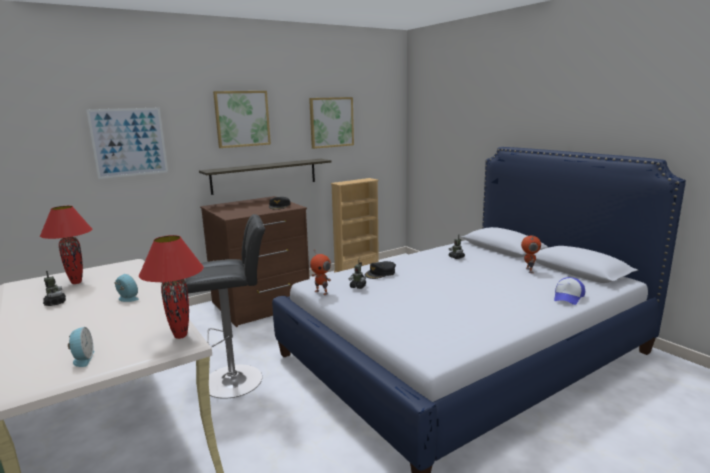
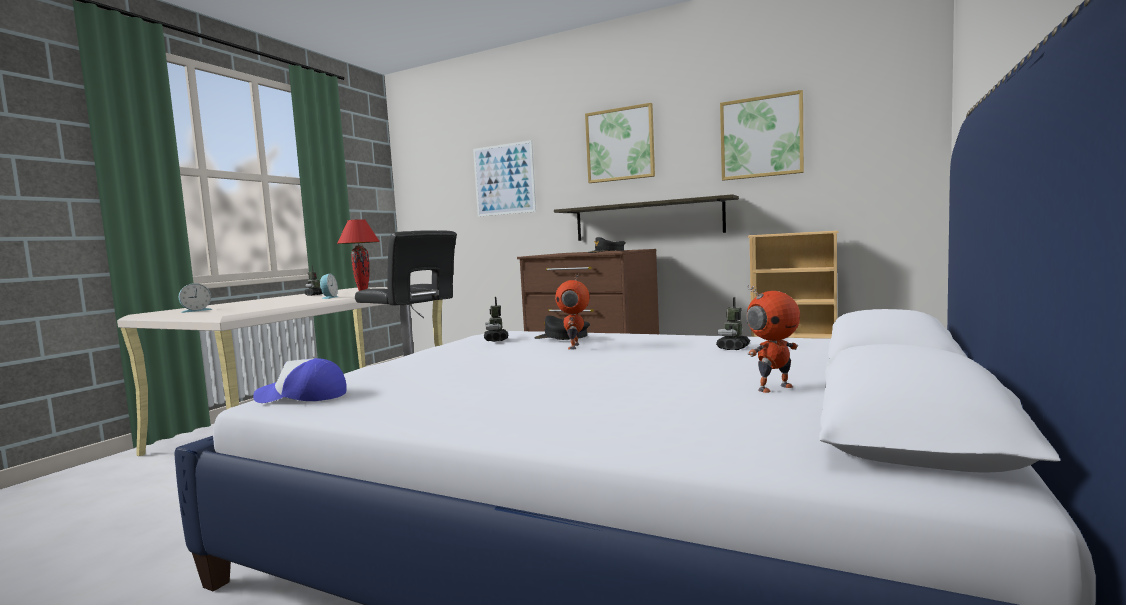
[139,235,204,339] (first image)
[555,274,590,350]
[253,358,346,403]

--

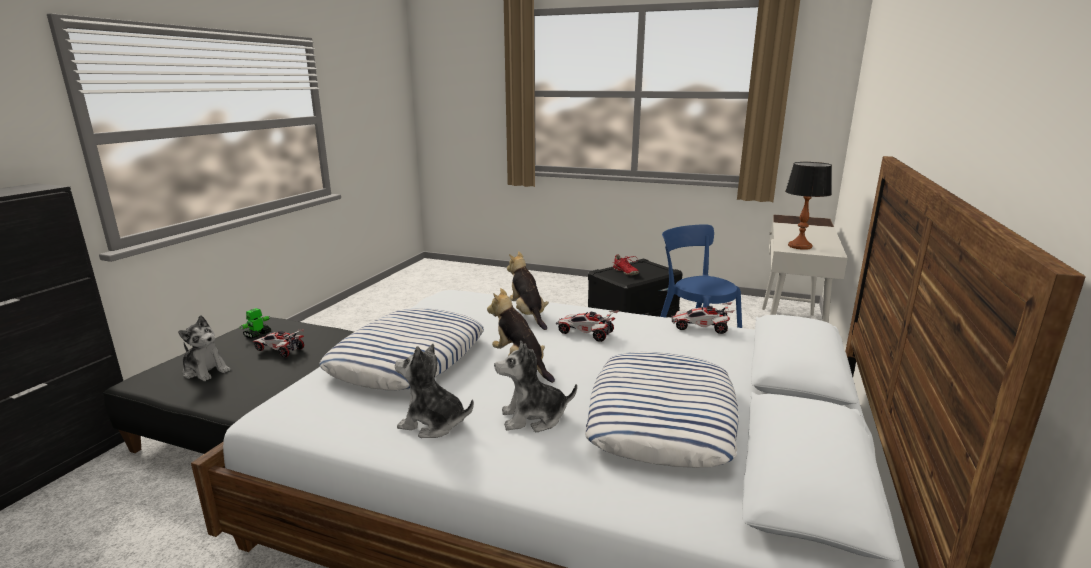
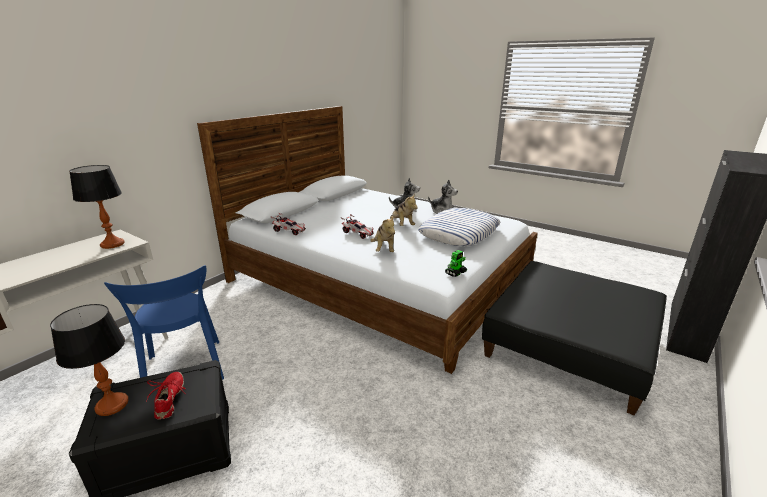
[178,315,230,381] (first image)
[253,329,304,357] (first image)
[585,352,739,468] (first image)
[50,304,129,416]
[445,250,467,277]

---

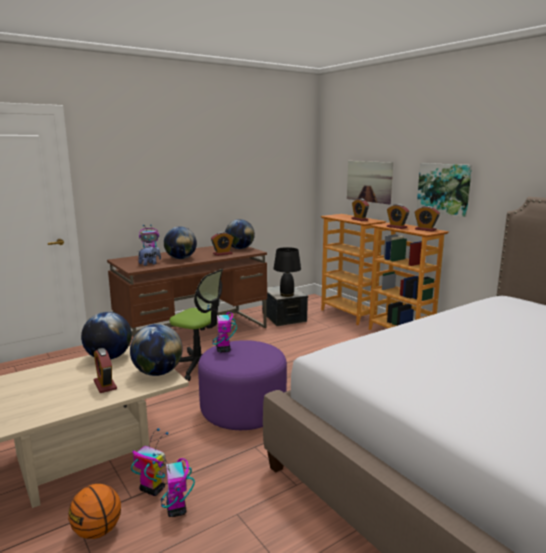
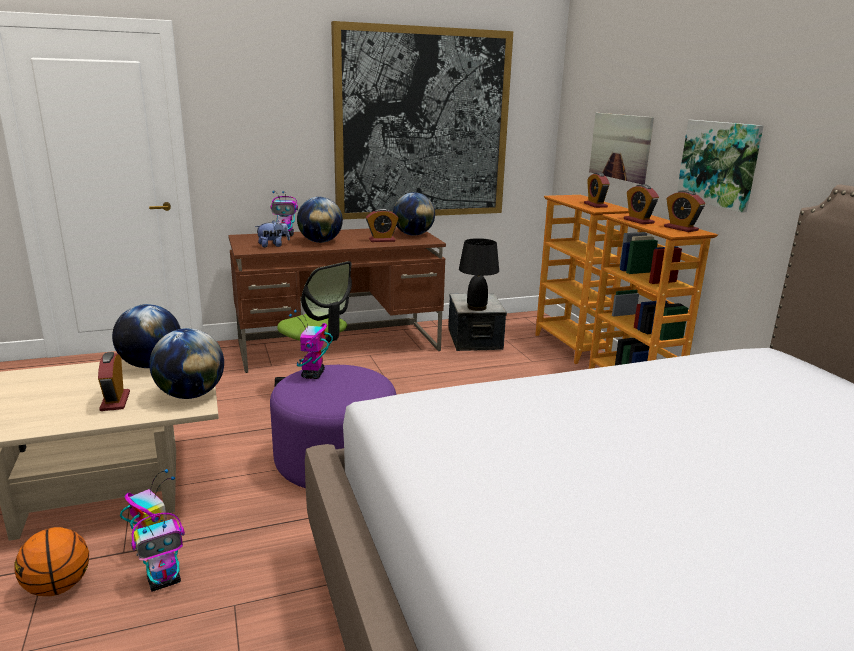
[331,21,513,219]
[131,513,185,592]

YOUR TASK →
Write out exactly the lines above from the line with "[139,235,204,339] (first image)" through the line with "[253,358,346,403]", both of them included, and leave out all other lines.

EXERCISE SOLUTION →
[139,235,204,339] (first image)
[555,274,590,350]
[253,358,346,403]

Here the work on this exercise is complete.